(a) Qualification to use operational risk mitigants. A [bank] may adjust its estimate of operational risk exposure to reflect qualifying operational risk mitigants if:
(1) The [bank]’s operational risk quantification system is able to generate an estimate of the [bank]’s operational risk exposure (which does not incorporate qualifying operational risk mitigants) and an estimate of the [bank]’s operational risk exposure adjusted to incorporate qualifying operational risk mitigants; and
(2) The [bank]’s methodology for incorporating the effects of insurance, if the [bank] uses insurance as an operational risk mitigant, captures through appropriate discounts to the amount of risk mitigation:
(i) The residual term of the policy, where less than one year;
(ii) The cancellation terms of the policy, where less than one year;
(iii) The policy’s timeliness of payment;
(iv) The uncertainty of payment by the provider of the policy; and
(v) Mismatches in coverage between the policy and the hedged operational loss event.
(b) Qualifying operational risk mitigants. Qualifying operational risk mitigants are:
(1) Insurance that:
(i) Is provided by an unaffiliated company that has a claims payment ability that is rated in one of the three highest rating categories by a NRSRO;
(ii) Has an initial term of at least one year and a residual term of more than 90 days;
(iii) Has a minimum notice period for cancellation by the provider of 90 days;
(iv) Has no exclusions or limitations based upon regulatory action or for the receiver or liquidator of a failed depository institution; and
(v) Is explicitly mapped to a potential operational loss event; and
(2) Operational risk mitigants other than insurance for which the [AGENCY] has given prior written approval.
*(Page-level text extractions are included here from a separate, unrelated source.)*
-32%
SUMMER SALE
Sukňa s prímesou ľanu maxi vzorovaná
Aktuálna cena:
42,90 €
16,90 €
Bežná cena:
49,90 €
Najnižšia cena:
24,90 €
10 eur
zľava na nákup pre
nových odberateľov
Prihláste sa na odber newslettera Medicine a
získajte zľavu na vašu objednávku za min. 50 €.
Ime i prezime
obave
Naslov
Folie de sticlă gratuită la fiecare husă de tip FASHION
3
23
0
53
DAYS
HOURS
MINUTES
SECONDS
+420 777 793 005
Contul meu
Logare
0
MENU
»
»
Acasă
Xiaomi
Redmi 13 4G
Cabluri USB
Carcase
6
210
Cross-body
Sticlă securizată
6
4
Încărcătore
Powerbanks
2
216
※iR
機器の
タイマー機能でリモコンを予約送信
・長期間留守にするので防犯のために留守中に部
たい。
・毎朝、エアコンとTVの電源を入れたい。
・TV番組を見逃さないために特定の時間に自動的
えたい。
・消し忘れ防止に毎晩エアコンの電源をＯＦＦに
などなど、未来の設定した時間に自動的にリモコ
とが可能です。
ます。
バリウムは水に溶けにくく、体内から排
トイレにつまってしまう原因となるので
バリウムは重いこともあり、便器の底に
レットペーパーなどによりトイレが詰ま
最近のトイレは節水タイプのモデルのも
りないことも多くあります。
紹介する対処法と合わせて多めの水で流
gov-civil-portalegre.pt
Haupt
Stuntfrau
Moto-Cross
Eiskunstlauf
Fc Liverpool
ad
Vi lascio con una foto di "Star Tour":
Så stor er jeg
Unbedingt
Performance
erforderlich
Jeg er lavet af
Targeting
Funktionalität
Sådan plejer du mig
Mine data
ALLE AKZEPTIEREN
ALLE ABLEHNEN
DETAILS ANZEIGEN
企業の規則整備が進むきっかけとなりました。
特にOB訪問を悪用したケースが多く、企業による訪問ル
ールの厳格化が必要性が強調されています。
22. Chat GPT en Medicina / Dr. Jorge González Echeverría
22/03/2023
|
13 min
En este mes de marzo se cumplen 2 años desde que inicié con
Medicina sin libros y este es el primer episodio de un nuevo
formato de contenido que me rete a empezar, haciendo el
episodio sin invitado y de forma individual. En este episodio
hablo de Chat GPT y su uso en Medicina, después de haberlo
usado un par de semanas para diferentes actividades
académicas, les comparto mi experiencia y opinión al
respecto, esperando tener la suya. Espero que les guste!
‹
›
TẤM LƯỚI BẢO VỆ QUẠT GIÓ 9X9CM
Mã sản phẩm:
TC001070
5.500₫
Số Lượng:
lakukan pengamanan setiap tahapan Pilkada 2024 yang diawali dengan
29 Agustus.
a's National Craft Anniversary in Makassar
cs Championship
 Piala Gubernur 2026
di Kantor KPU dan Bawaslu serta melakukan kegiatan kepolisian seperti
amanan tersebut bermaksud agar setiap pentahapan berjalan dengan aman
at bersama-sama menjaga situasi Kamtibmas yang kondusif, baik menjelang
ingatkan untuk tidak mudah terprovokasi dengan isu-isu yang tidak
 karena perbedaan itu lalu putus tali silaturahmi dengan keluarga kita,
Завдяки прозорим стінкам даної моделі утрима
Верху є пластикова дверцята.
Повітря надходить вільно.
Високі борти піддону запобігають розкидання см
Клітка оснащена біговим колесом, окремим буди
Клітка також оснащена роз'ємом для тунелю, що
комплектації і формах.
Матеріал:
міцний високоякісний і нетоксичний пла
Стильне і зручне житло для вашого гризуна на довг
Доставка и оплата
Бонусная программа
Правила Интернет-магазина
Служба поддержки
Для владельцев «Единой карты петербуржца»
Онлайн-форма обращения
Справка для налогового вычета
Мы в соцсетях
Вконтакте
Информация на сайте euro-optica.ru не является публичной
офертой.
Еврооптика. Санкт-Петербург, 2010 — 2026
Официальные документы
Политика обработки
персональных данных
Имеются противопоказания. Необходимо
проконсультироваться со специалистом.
In evaluating an operational risk mitigant other than insurance, [AGENCY] will consider whether the operational risk mitigant covers potential operational losses in a manner equivalent to holding regulatory capital.
(a) If a [bank] does not qualify to use or does not have qualifying operational risk mitigants, the [bank]’s dollar risk-based capital requirement for operational risk is its operational risk exposure minus eligible operational risk offsets (if any).
(b) If a [bank] qualifies to use operational risk mitigants and has qualifying operational risk mitigants, the [bank]’s dollar risk-based capital requirement for operational risk is the greater of:
(1) The [bank]’s operational risk exposure adjusted for qualifying operational risk mitigants minus eligible operational risk offsets (if any); or
(2) 0.8 multiplied by the difference between:
(i) The [bank]’s operational risk exposure; and
(ii) Eligible operational risk offsets (if any).
(c) The [bank]’s risk-weighted asset amount for operational risk equals the [bank]’s dollar risk-based capital requirement for operational risk determined under paragraph (a) or (b) of this section multiplied by 12.5.